- Given records
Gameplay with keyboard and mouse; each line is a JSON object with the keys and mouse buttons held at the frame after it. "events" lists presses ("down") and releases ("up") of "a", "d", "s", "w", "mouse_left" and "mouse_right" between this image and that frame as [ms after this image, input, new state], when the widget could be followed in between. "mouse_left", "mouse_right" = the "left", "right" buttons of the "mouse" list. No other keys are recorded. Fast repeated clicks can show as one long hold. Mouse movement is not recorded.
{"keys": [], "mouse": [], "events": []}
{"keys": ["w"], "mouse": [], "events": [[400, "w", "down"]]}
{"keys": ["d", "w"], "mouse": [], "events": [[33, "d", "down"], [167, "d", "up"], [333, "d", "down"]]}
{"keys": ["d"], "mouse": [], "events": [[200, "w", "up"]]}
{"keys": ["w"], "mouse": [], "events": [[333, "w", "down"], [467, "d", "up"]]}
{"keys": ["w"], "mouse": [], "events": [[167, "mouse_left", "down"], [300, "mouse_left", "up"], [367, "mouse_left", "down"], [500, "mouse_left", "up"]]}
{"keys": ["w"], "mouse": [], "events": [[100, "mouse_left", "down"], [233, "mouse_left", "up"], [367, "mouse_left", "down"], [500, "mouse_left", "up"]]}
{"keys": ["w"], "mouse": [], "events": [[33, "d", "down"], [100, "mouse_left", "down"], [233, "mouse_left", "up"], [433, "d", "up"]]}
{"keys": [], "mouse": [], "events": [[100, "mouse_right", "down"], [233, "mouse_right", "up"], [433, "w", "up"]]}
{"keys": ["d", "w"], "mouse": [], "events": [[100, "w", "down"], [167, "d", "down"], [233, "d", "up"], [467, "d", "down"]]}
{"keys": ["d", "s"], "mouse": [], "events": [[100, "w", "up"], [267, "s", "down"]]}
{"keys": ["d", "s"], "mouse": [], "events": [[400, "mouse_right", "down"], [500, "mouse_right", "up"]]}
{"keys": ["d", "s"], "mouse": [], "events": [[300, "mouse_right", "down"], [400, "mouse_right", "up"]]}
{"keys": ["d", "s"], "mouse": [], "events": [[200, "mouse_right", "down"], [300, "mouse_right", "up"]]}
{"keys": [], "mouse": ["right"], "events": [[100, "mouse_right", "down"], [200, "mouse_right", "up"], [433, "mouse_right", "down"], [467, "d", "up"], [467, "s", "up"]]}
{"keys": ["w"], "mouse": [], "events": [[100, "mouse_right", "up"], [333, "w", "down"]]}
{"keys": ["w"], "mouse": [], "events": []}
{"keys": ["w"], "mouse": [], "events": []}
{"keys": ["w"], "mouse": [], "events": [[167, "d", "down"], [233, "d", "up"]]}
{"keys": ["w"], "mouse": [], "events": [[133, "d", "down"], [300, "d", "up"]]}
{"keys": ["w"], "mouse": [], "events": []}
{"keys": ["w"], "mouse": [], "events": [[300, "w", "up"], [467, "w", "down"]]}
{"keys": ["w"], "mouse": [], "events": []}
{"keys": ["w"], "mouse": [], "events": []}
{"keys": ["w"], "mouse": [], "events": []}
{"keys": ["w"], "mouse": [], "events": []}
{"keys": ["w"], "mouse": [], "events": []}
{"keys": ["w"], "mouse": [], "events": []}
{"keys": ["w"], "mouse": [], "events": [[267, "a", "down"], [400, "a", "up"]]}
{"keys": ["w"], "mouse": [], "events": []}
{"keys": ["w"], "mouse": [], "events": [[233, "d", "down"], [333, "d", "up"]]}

- What the task asks
Extract each entry in full and write it down exactly.

- Solution for this task
Gameplay with keyboard and mouse; each line is a JSON object with the keys and mouse buttons held at the frame after it. "events" lists presses ("down") and releases ("up") of "a", "d", "s", "w", "mouse_left" and "mouse_right" between this image and that frame as [ms after this image, input, new state], when the widget could be followed in between. "mouse_left", "mouse_right" = the "left", "right" buttons of the "mouse" list. No other keys are recorded. Fast repeated clicks can show as one long hold. Mouse movement is not recorded.
{"keys": [], "mouse": [], "events": []}
{"keys": ["w"], "mouse": [], "events": [[400, "w", "down"]]}
{"keys": ["d", "w"], "mouse": [], "events": [[33, "d", "down"], [167, "d", "up"], [333, "d", "down"]]}
{"keys": ["d"], "mouse": [], "events": [[200, "w", "up"]]}
{"keys": ["w"], "mouse": [], "events": [[333, "w", "down"], [467, "d", "up"]]}
{"keys": ["w"], "mouse": [], "events": [[167, "mouse_left", "down"], [300, "mouse_left", "up"], [367, "mouse_left", "down"], [500, "mouse_left", "up"]]}
{"keys": ["w"], "mouse": [], "events": [[100, "mouse_left", "down"], [233, "mouse_left", "up"], [367, "mouse_left", "down"], [500, "mouse_left", "up"]]}
{"keys": ["w"], "mouse": [], "events": [[33, "d", "down"], [100, "mouse_left", "down"], [233, "mouse_left", "up"], [433, "d", "up"]]}
{"keys": [], "mouse": [], "events": [[100, "mouse_right", "down"], [233, "mouse_right", "up"], [433, "w", "up"]]}
{"keys": ["d", "w"], "mouse": [], "events": [[100, "w", "down"], [167, "d", "down"], [233, "d", "up"], [467, "d", "down"]]}
{"keys": ["d", "s"], "mouse": [], "events": [[100, "w", "up"], [267, "s", "down"]]}
{"keys": ["d", "s"], "mouse": [], "events": [[400, "mouse_right", "down"], [500, "mouse_right", "up"]]}
{"keys": ["d", "s"], "mouse": [], "events": [[300, "mouse_right", "down"], [400, "mouse_right", "up"]]}
{"keys": ["d", "s"], "mouse": [], "events": [[200, "mouse_right", "down"], [300, "mouse_right", "up"]]}
{"keys": [], "mouse": ["right"], "events": [[100, "mouse_right", "down"], [200, "mouse_right", "up"], [433, "mouse_right", "down"], [467, "d", "up"], [467, "s", "up"]]}
{"keys": ["w"], "mouse": [], "events": [[100, "mouse_right", "up"], [333, "w", "down"]]}
{"keys": ["w"], "mouse": [], "events": []}
{"keys": ["w"], "mouse": [], "events": []}
{"keys": ["w"], "mouse": [], "events": [[167, "d", "down"], [233, "d", "up"]]}
{"keys": ["w"], "mouse": [], "events": [[133, "d", "down"], [300, "d", "up"]]}
{"keys": ["w"], "mouse": [], "events": []}
{"keys": ["w"], "mouse": [], "events": [[300, "w", "up"], [467, "w", "down"]]}
{"keys": ["w"], "mouse": [], "events": []}
{"keys": ["w"], "mouse": [], "events": []}
{"keys": ["w"], "mouse": [], "events": []}
{"keys": ["w"], "mouse": [], "events": []}
{"keys": ["w"], "mouse": [], "events": []}
{"keys": ["w"], "mouse": [], "events": []}
{"keys": ["w"], "mouse": [], "events": [[267, "a", "down"], [400, "a", "up"]]}
{"keys": ["w"], "mouse": [], "events": []}
{"keys": ["w"], "mouse": [], "events": [[233, "d", "down"], [333, "d", "up"]]}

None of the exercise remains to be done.